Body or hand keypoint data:
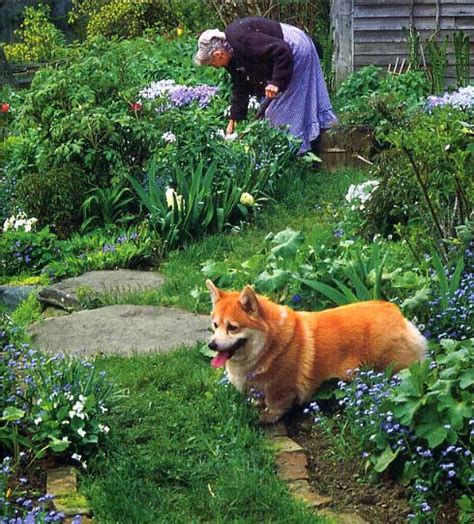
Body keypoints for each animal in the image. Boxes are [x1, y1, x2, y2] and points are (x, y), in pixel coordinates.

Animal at [206, 280, 428, 424]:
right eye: (215, 325)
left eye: (232, 327)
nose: (211, 345)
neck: (267, 344)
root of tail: (397, 314)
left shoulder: (280, 387)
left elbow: (275, 403)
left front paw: (267, 416)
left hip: (395, 369)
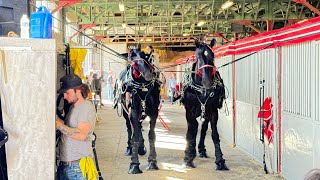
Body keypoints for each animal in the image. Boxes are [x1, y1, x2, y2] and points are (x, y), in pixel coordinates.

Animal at [117, 45, 160, 174]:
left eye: (145, 55)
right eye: (131, 56)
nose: (148, 73)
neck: (143, 89)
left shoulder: (154, 112)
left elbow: (152, 135)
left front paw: (152, 162)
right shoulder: (133, 112)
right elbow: (134, 135)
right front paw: (134, 165)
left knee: (139, 127)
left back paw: (141, 148)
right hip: (126, 113)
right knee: (130, 129)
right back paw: (129, 148)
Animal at [181, 38, 229, 171]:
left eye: (213, 55)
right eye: (198, 56)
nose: (207, 82)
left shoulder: (212, 111)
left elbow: (214, 135)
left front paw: (220, 161)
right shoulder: (189, 111)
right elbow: (191, 132)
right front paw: (188, 157)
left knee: (202, 128)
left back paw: (201, 149)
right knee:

◆ **WHAT IS REQUIRED**
Each of the lines from the one that contains "left front paw: (220, 161)" through the last line of the data needs to be repeated exactly, with no others.

◆ **WRITTEN ANSWER**
left front paw: (220, 161)
right shoulder: (189, 111)
right elbow: (191, 132)
right front paw: (188, 157)
left knee: (202, 128)
left back paw: (201, 149)
right knee:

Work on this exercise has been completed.